> [Exercise brief]:
The reply should hold only the lines below from the one with "Assume a horizontal" to the end, each copied exactly.

> [Supplied information]:
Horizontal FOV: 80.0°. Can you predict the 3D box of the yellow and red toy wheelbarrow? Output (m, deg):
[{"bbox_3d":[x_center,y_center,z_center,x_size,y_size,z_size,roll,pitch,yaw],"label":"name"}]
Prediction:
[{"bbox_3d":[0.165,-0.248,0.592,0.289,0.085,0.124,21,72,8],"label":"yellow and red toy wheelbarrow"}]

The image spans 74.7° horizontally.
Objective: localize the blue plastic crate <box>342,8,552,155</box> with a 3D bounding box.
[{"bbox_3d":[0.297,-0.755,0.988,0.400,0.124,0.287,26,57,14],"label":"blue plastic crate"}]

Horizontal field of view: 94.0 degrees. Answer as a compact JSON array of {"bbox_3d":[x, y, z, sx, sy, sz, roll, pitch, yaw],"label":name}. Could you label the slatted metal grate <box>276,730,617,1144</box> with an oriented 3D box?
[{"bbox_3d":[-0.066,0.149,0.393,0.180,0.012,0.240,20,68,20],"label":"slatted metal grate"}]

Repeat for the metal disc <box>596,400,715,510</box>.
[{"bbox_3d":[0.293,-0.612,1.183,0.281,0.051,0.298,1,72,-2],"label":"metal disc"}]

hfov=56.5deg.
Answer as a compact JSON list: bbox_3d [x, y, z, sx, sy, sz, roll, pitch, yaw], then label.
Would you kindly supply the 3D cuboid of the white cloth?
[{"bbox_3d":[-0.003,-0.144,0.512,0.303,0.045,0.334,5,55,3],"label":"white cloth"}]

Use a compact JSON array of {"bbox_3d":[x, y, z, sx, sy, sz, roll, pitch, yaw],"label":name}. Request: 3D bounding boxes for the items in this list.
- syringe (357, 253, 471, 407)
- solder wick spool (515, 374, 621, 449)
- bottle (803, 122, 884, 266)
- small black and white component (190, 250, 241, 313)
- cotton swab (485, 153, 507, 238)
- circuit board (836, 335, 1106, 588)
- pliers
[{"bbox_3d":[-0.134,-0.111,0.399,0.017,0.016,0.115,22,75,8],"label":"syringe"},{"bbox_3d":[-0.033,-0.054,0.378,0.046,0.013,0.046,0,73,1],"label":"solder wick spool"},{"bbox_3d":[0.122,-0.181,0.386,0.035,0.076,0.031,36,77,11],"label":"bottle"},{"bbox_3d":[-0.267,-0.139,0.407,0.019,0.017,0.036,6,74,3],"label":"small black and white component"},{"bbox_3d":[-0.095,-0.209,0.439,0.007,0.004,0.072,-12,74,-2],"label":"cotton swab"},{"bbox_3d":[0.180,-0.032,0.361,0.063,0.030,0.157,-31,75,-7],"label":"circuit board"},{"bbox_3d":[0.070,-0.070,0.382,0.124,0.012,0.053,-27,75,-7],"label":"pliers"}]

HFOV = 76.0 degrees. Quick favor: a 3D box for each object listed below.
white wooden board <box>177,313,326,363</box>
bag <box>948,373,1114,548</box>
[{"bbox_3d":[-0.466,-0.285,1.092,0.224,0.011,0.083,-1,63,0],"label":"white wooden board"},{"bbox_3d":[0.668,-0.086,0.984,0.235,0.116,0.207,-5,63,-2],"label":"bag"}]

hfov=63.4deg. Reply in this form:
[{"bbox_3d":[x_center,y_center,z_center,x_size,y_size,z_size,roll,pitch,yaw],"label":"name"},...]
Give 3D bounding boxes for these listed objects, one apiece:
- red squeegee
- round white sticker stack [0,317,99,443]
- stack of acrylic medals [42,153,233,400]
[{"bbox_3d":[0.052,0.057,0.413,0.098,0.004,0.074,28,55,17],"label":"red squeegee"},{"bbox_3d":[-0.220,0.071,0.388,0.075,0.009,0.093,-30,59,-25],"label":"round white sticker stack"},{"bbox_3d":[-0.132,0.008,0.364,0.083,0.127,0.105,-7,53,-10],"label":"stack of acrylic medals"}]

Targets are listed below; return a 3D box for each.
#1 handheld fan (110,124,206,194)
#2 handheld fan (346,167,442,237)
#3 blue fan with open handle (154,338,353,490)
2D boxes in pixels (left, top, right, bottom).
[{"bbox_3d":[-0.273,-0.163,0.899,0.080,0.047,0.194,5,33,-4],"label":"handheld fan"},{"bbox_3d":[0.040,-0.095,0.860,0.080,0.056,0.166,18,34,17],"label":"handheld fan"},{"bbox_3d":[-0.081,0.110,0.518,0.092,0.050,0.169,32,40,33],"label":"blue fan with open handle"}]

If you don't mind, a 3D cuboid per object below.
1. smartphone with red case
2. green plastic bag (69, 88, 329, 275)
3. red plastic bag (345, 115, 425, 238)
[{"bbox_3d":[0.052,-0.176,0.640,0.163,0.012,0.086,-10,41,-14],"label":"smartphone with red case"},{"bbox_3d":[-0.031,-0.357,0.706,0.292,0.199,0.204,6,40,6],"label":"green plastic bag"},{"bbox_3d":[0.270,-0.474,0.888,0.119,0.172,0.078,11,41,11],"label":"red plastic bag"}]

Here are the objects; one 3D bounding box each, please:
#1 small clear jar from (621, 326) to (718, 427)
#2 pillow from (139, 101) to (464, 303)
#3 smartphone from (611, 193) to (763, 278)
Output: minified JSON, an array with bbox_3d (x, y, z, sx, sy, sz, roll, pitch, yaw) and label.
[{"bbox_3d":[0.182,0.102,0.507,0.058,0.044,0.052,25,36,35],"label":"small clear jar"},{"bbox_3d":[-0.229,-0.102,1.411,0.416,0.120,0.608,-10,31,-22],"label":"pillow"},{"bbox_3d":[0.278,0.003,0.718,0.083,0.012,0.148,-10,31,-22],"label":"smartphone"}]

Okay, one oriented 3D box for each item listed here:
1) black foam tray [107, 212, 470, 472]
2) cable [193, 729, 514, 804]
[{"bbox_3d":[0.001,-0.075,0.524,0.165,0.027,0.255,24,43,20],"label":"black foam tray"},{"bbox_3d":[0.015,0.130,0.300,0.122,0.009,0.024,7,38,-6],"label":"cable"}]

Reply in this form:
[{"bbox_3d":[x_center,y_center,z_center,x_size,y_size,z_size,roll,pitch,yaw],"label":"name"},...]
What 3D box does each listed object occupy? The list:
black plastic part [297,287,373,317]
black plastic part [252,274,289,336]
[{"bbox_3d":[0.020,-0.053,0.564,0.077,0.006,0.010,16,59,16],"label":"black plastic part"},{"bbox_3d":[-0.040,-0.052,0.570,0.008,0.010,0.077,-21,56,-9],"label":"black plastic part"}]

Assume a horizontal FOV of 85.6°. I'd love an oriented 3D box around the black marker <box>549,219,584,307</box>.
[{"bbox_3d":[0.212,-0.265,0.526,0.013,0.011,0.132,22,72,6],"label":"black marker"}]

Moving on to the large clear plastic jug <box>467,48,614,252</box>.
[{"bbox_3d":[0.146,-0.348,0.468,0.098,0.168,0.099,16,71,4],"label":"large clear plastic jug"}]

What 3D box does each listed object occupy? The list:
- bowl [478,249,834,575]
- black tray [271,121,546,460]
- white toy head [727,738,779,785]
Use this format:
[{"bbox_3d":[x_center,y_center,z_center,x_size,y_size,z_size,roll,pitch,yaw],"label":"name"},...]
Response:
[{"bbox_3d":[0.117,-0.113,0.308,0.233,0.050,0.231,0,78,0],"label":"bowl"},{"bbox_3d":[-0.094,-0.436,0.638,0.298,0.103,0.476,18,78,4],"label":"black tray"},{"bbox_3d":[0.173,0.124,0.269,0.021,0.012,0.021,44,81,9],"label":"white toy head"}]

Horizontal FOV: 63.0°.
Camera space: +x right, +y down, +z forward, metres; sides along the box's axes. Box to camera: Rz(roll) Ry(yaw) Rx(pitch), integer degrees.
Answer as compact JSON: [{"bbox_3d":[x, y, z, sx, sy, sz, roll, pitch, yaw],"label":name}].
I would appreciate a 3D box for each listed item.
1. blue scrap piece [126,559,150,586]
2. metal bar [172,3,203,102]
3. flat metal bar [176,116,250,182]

> [Answer to this task]:
Assume a horizontal FOV of 85.6°. I'd love an oriented 3D box around the black marker <box>549,219,584,307</box>.
[{"bbox_3d":[0.212,-0.265,0.526,0.013,0.011,0.132,22,72,6],"label":"black marker"}]

Moving on to the large clear plastic jug <box>467,48,614,252</box>.
[{"bbox_3d":[0.146,-0.348,0.468,0.098,0.168,0.099,16,71,4],"label":"large clear plastic jug"}]

What 3D box does each listed object occupy? The list:
- bowl [478,249,834,575]
- black tray [271,121,546,460]
- white toy head [727,738,779,785]
Use this format:
[{"bbox_3d":[x_center,y_center,z_center,x_size,y_size,z_size,roll,pitch,yaw],"label":"name"},...]
Response:
[{"bbox_3d":[0.117,-0.113,0.308,0.233,0.050,0.231,0,78,0],"label":"bowl"},{"bbox_3d":[-0.094,-0.436,0.638,0.298,0.103,0.476,18,78,4],"label":"black tray"},{"bbox_3d":[0.173,0.124,0.269,0.021,0.012,0.021,44,81,9],"label":"white toy head"}]

Horizontal FOV: 63.0°.
Camera space: +x right, +y down, +z forward, metres; sides along the box's axes. Box to camera: Rz(roll) Ry(yaw) Rx(pitch), integer degrees.
Answer as compact JSON: [{"bbox_3d":[x, y, z, sx, sy, sz, roll, pitch, yaw],"label":name}].
I would appreciate a 3D box for each listed item.
1. blue scrap piece [126,559,150,586]
2. metal bar [172,3,203,102]
3. flat metal bar [176,116,250,182]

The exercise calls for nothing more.